У нас появлялся Столетов прередко, вполне неожиданно, безо всякого дела; и — не один, а… в сопровождении неизвестного чудака (всегда — нового, потом исчезающего бесследно); приведенная Столетовым к отцу странная личность развертывала веер юродств; а Столетов, бывало, сидит, молчит и зорко наблюдает: впечатление от юродств приведенной им к отцу личности; насладившись зрелищем изумления отца перед показанным ему чудачеством, профессор Столетов удаляется: надолго; и потом — как снег на голову: появляется с новым, никому не известным чудаком.
Почему-то явление к Столетову чудаков вызывало в нем всегда ту же мысль: надо бы с чудаком зайти к профессору Бугаеву.
Факультетские истории, взметаемые Столетовым, сплетались в сплошную «историю» (без конца и начала): Столетов виделся мне охотником крупной дичи, спускающим двух гончих, Марковникова и Соколова; и то я видел: спасающегося в бегство Сабанеева, в виде большого верблюда, то видел я Н. Д. Зелинского, мчащегося в виде испуганной антилопы; то сам Н. А. Умов в виде огромного, пушистого овцебыка пересекал поле зрения; за ними — мчащийся лев-Марковников; или — подкрадывающийся Столетов-тигр; и отец возвращался с заседаний оживленный, но… нисколько не возмущенный; защищая от Столетова факультетский фронт, отец и кричал, и сжимал кулаки, и срывал с себя салфетку (за обедом); а приняв меры к защите, с добродушием поперчивал суп и лукаво потирал руки; не без сочувствия к скандалистам он приговаривал:
— Да-с, что поделаешь: бедный Александр Павлович! И мне не до конца верилось, чтобы отец действительно до мозга костей думал, что Александр Павлович — космический «овен», ужаленный Столетовым-«скорпионом»; и мне думалось: «Не игра ли это в солдатики?»

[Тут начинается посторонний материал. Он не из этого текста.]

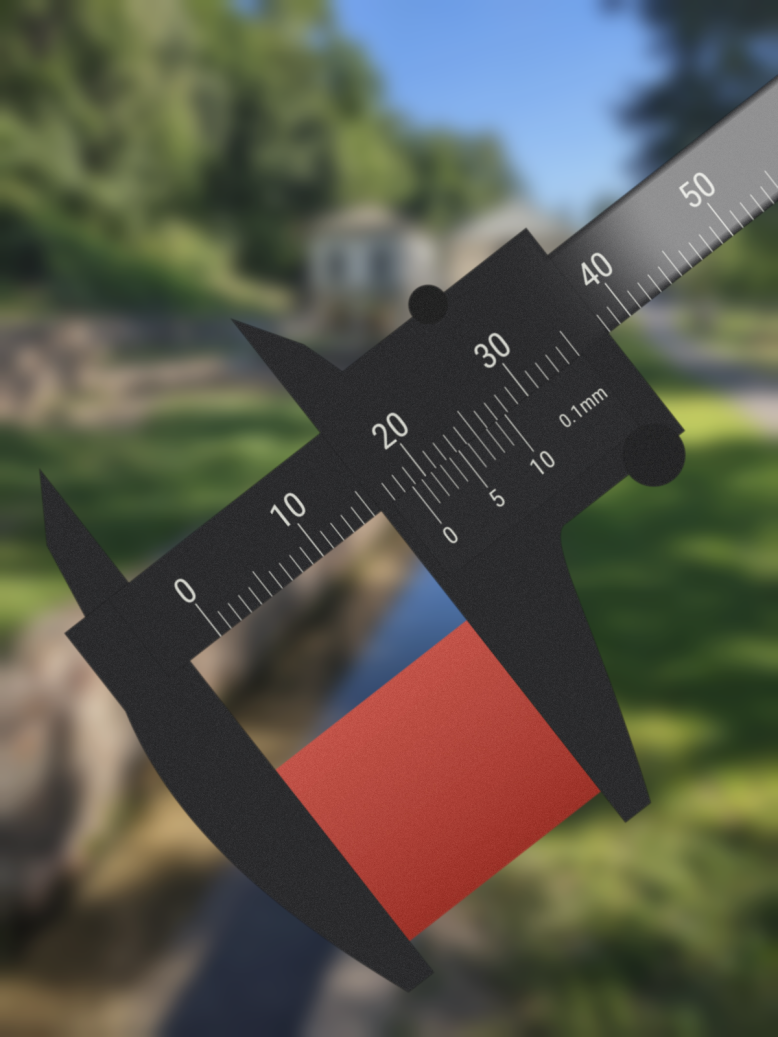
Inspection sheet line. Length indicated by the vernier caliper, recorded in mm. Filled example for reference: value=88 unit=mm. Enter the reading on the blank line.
value=18.7 unit=mm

Отец не ходил в театры, и потребность к зрелищам, может быть, изживалась в нем неожиданными сюжетами, подносимыми Столетовым; поздней я увидел, что Столетов — мифолог-режиссер, сочиняющий мистерии заседаний так, как сочинял каламбуры, или приводил к отцу чудаков; потом я убедился, что к Столетову отец относился и как к драматургу, скрашивающему серые будни «деловых засидов» (до геморроя); он, как декан, возмущался Столетовым, а как зритель, любовался его молодечеством; об ученых заслугах Столетова он имел очень высокое мнение; о заслугах Марковникова — тоже.